# Where and how to store drawn comb



## Tibbigt

Hi guys looking for advice on how to store drawn comb? I am trying to get my bees to draw all my frames out so it's easier on them next yr. and just found out they can't just be stored due to pests. I figured mice would be an issue which I'm not worried about. 

What do other do with their drawn frames after removing from the hive?


----------



## squarepeg

putting them in a freezer is a good way to protect them from pests if you have the room.

during winter in your part of the country they can be kept outside and closed off to prevent mice from getting in.

i'm a little unconventional in that i put my supers back on the hives after extracting and allow the bees protect them year round.

the drawback with this is it creates a lot of unused space for the bees to protect but so far i haven't had issues with pests, save one exception when wax moths infested a hive that had gone queenless and dwindled before i realized it.

i am in small hive beetle country so i keep a beetle blaster trap in every box and so far i haven't had a problem with them.
_ _ _ _ _ _ _
§ Problem 1
In the drawn comb thread, what does squarepeg keep in every box because of small hive beetles?
§ Problem 2
Extend the thread on storing drawn comb from the point where it stops.
None of the material is needed here.

§ Extracted entries
_ _ _ _ _ _ _
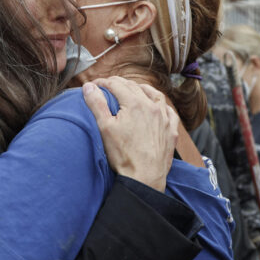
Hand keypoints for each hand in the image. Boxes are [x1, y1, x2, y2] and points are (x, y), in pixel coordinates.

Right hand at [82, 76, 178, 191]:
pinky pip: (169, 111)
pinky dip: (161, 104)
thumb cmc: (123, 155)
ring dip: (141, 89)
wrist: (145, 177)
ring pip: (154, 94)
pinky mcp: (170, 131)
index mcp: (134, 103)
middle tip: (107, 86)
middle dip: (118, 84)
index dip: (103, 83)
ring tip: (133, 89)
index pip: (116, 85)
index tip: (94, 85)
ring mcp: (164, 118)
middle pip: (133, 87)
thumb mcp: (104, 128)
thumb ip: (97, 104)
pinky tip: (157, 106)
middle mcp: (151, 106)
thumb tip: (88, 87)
_ _ _ _ _ _ _
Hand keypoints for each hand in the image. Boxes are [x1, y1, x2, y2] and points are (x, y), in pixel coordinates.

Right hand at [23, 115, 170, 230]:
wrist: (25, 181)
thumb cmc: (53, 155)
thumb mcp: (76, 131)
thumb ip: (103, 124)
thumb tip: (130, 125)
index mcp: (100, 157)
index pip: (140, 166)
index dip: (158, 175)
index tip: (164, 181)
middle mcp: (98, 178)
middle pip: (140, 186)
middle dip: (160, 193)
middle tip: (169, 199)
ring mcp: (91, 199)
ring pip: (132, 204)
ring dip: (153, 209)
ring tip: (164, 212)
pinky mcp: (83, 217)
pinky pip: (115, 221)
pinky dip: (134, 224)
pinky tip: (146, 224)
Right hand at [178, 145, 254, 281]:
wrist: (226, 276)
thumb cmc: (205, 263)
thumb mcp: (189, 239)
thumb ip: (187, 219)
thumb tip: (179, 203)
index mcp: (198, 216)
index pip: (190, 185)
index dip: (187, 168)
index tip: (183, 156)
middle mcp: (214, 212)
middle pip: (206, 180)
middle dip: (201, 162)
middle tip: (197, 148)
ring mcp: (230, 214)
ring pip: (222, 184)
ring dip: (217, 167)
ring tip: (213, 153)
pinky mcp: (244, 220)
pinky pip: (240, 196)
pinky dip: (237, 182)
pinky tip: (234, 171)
_ _ _ _ _ _ _
§ Answer section 1
A beetle blaster trap.

§ Answer section 2
bt aizawai is useful for protecting stored frames from wax moths. i use it on frames of drawn comb that i put in my swarm traps and so far so good with that.


----------



## Tibbigt

I am looking into a freezer right now. Anyone else with ideas or what works for u? Thanks for the input


----------



## gww

Squarepeg
Do you store your empty comb on top of the hives below the inner cover and does it get below freezing for any extended periods where you are?
Thanks
gww


----------



## squarepeg

yes gww, the empty drawn comb (extracted supers) are placed at the top of the stack. 

it wouldn't hurt to have one at the bottom like walt wright use to do, but i'm too lazy to put one down there and then have to bring it back up. 

i've built up enough drawn comb such that each hive will have about 4 medium supers above a single deep with the top 2 supers being pretty much empty going into winter.

this empty comb will be used for checkerboarding and opening up the brood nest starting in late february.

the average temperature here in the coldest part of winter is about 40. we typically have some cold spells where we might stay below freezing for a few days at the most.


----------



## SDiver40

I have had good luck freezing the frames, then placing them in large Tupperware bins. Seal them tight and store in a shed.


----------



## gww

Square
Thanks for answering my question. I like the ideal but think we might be just cold enough that it might not work where I am. It probly would work if I put them on the bottom. I still got another year before I have enough drawn comb to worry about and so have time to think on it.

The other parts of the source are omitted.